A história oferece alguns elementos de referência, como a regulação por intermédio de agências, que tiveram origem nos Estados Unidos da América, no século XIX, para organizar setores que, dentre outros aspectos, se sujeitavam à concorrência predatória e ao desperdício de inciativas ou recursos. Décadas depois, sob a presidência de Franklin D. Roosevelt, as agências regulatórias independentes foram intensificadas no âmbito de programas que visavam, a um só tempo, retomar o desenvolvimento do país, após a grande crise do final da década de 20 e início da de 30, evitar distorções de mercado e neutralizar a influência de grupos de interesses sobre a política de setores essenciais e estratégicos.

Tal caminho influenciou outras legislações. As modernas agências ou agências independentes, no Brasil, passaram a ter papel relevante a partir do Programa Nacional de Desestatização, nos anos 1990. Pretendia-se, ali, estimular a transferência à iniciativa privada de atividades ou serviços outrora monopolizados pelo Estado.

Assim, as agências cumpririam diversas funções, como a de promotora e fiscalizadora dos serviços privatizados. Veja-se, nesse sentido, o que se extrai do sítio eletrônico da Anatel: "A Agência trabalha com o objetivo de promover o desenvolvimento das telecomunicações do País de modo a dotá-lo de uma moderna e eficiente infraestrutura de telecomunicações, capaz de oferecer à sociedade serviços adequados, diversificados e a preços justos, em todo o território nacional".

Mas não apenas para tais fins que elas foram idealizadas. Outros propósitos também as justificaram, como o fomento setorial. A Ancine é um exemplo: foi criada em 2001 para fomentar, regular e fiscalizar o mercado do cinema e do audiovisual.

E não para por aí. Existe, atualmente, iniciativa que pretende a criação de agência nacional para zelar pela integridade do mercado do esporte, voltada à prática esportiva, para torná-la livre de quaisquer influências prejudiciais ao próprio mercado - associada, aliás, à necessária regulação da atividade de apostas.

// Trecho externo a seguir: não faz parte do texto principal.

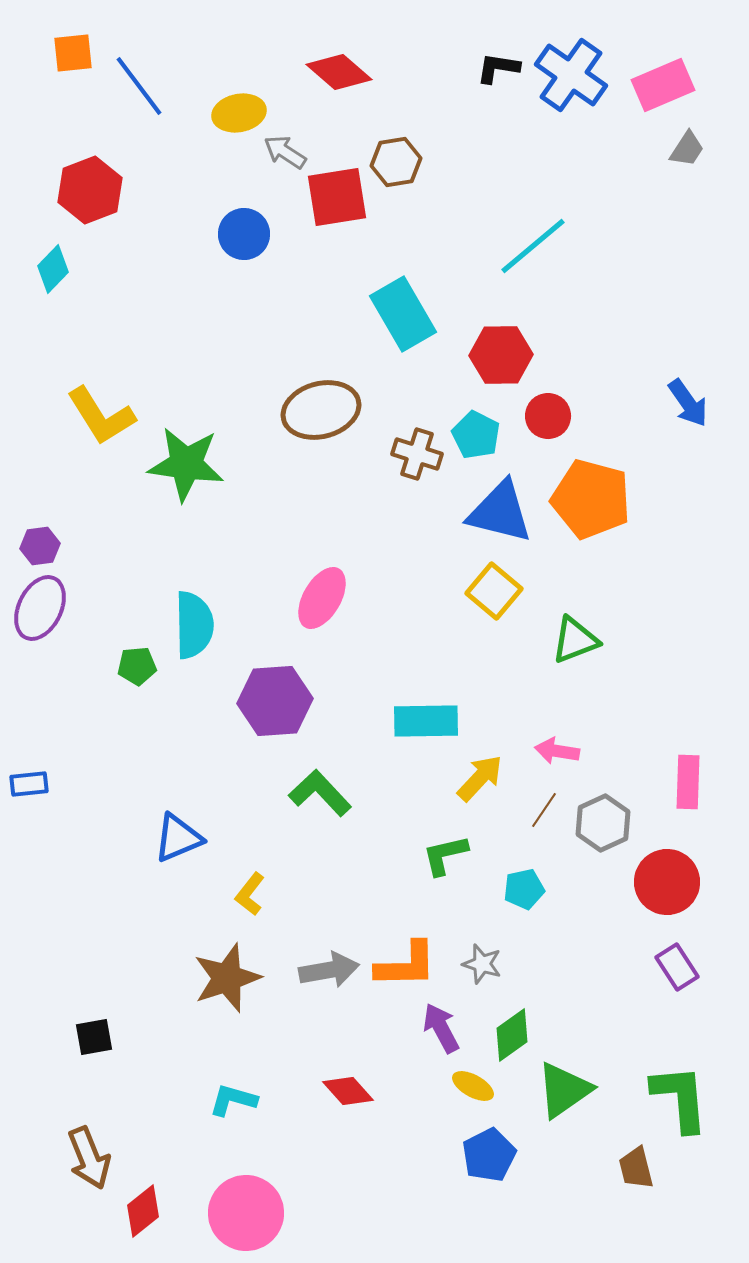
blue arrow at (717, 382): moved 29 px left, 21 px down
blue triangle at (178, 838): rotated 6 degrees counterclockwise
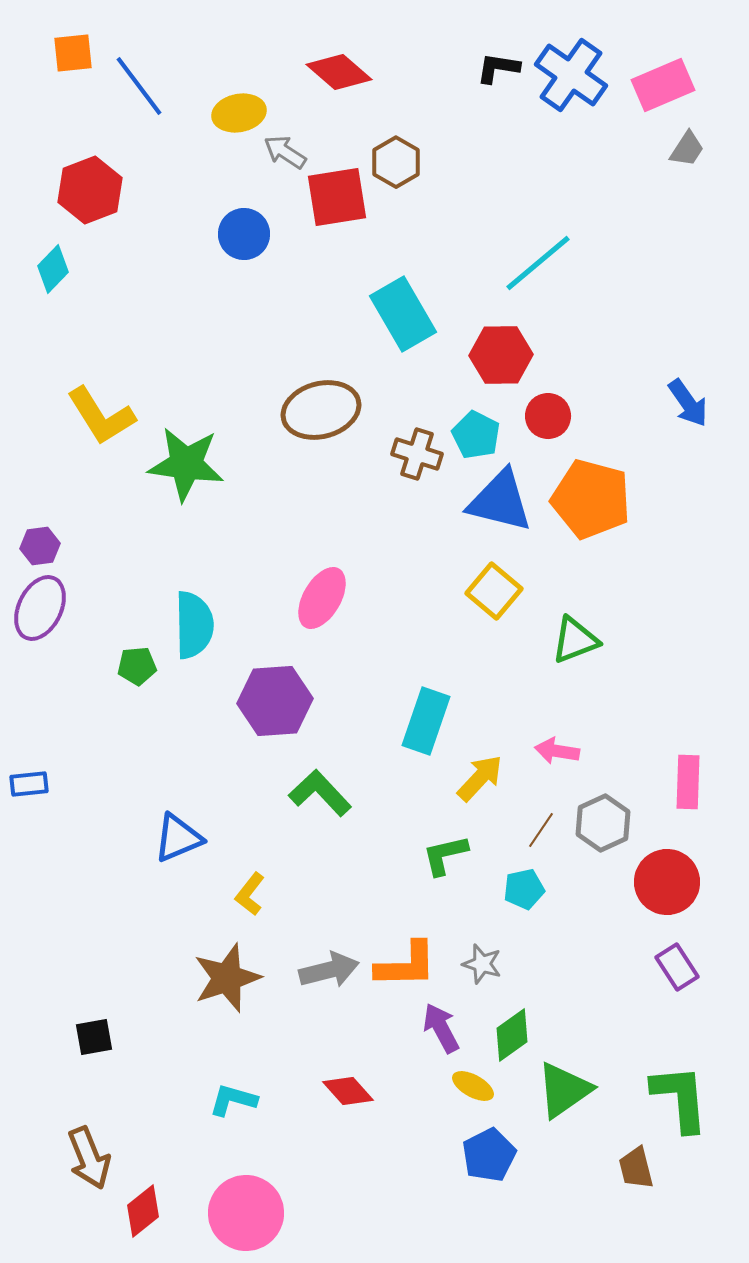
brown hexagon at (396, 162): rotated 21 degrees counterclockwise
cyan line at (533, 246): moved 5 px right, 17 px down
blue triangle at (500, 512): moved 11 px up
cyan rectangle at (426, 721): rotated 70 degrees counterclockwise
brown line at (544, 810): moved 3 px left, 20 px down
gray arrow at (329, 970): rotated 4 degrees counterclockwise
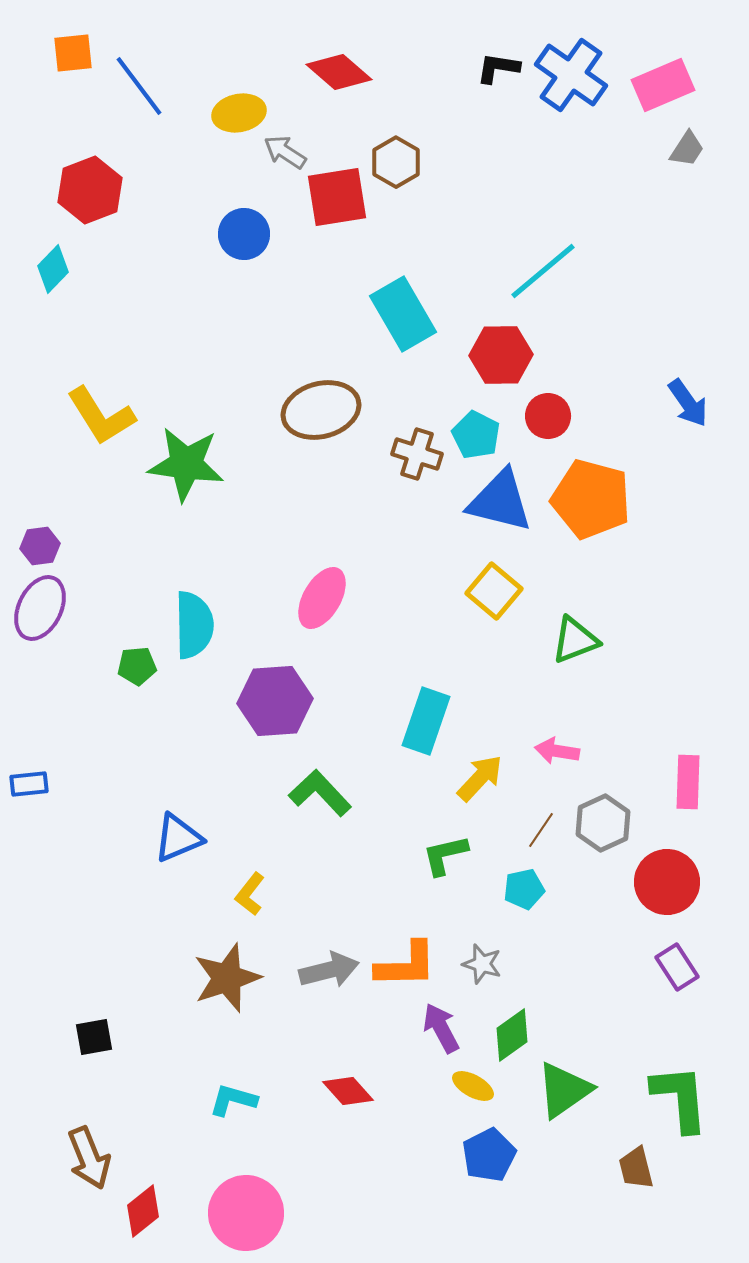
cyan line at (538, 263): moved 5 px right, 8 px down
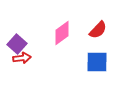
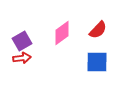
purple square: moved 5 px right, 3 px up; rotated 18 degrees clockwise
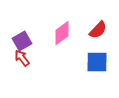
red arrow: rotated 120 degrees counterclockwise
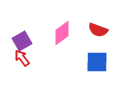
red semicircle: rotated 66 degrees clockwise
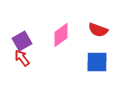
pink diamond: moved 1 px left, 2 px down
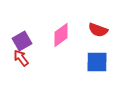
red arrow: moved 1 px left
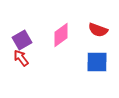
purple square: moved 1 px up
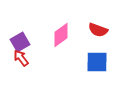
purple square: moved 2 px left, 2 px down
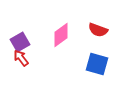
blue square: moved 2 px down; rotated 15 degrees clockwise
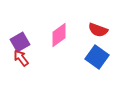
pink diamond: moved 2 px left
blue square: moved 7 px up; rotated 20 degrees clockwise
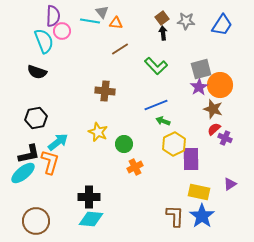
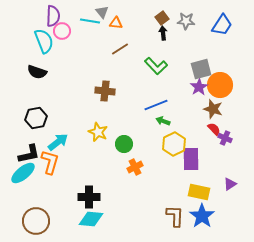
red semicircle: rotated 88 degrees clockwise
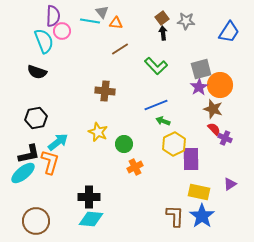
blue trapezoid: moved 7 px right, 7 px down
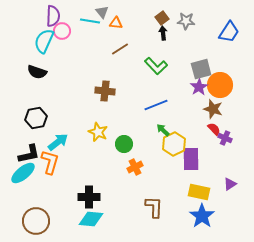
cyan semicircle: rotated 135 degrees counterclockwise
green arrow: moved 9 px down; rotated 24 degrees clockwise
brown L-shape: moved 21 px left, 9 px up
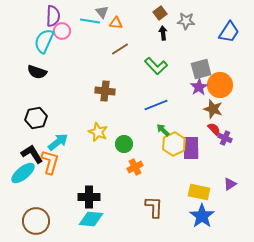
brown square: moved 2 px left, 5 px up
black L-shape: moved 3 px right; rotated 110 degrees counterclockwise
purple rectangle: moved 11 px up
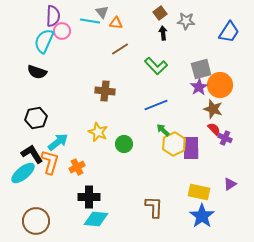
orange cross: moved 58 px left
cyan diamond: moved 5 px right
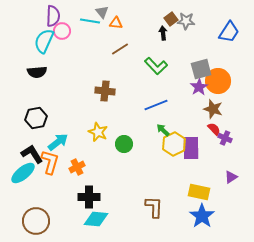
brown square: moved 11 px right, 6 px down
black semicircle: rotated 24 degrees counterclockwise
orange circle: moved 2 px left, 4 px up
purple triangle: moved 1 px right, 7 px up
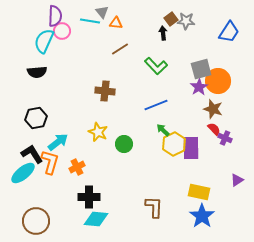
purple semicircle: moved 2 px right
purple triangle: moved 6 px right, 3 px down
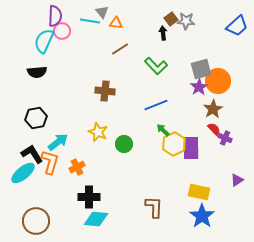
blue trapezoid: moved 8 px right, 6 px up; rotated 15 degrees clockwise
brown star: rotated 24 degrees clockwise
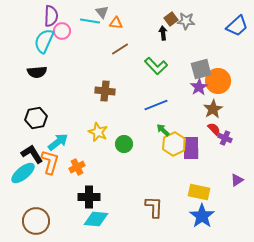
purple semicircle: moved 4 px left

Todos esses exemplos indicam que o mercado do futebol - que não se confunde com a atividade futebolística -, ambiente em que poupadores, provedores de capital (investidores) e tomadores (sociedades anônimas do futebol) se relacionarão, deve ser olhado como prioritário pelo Estado, a fim de regulá-lo, com o propósito de estabelecer padrões de condutas e evitar distorções que poderão afetar, mais do que consumidores, torcedores, muitas vezes passionais. E, assim, evitar ou diminuir a ocorrência de movimentos predatórios e, no limite, de crises sistêmicas.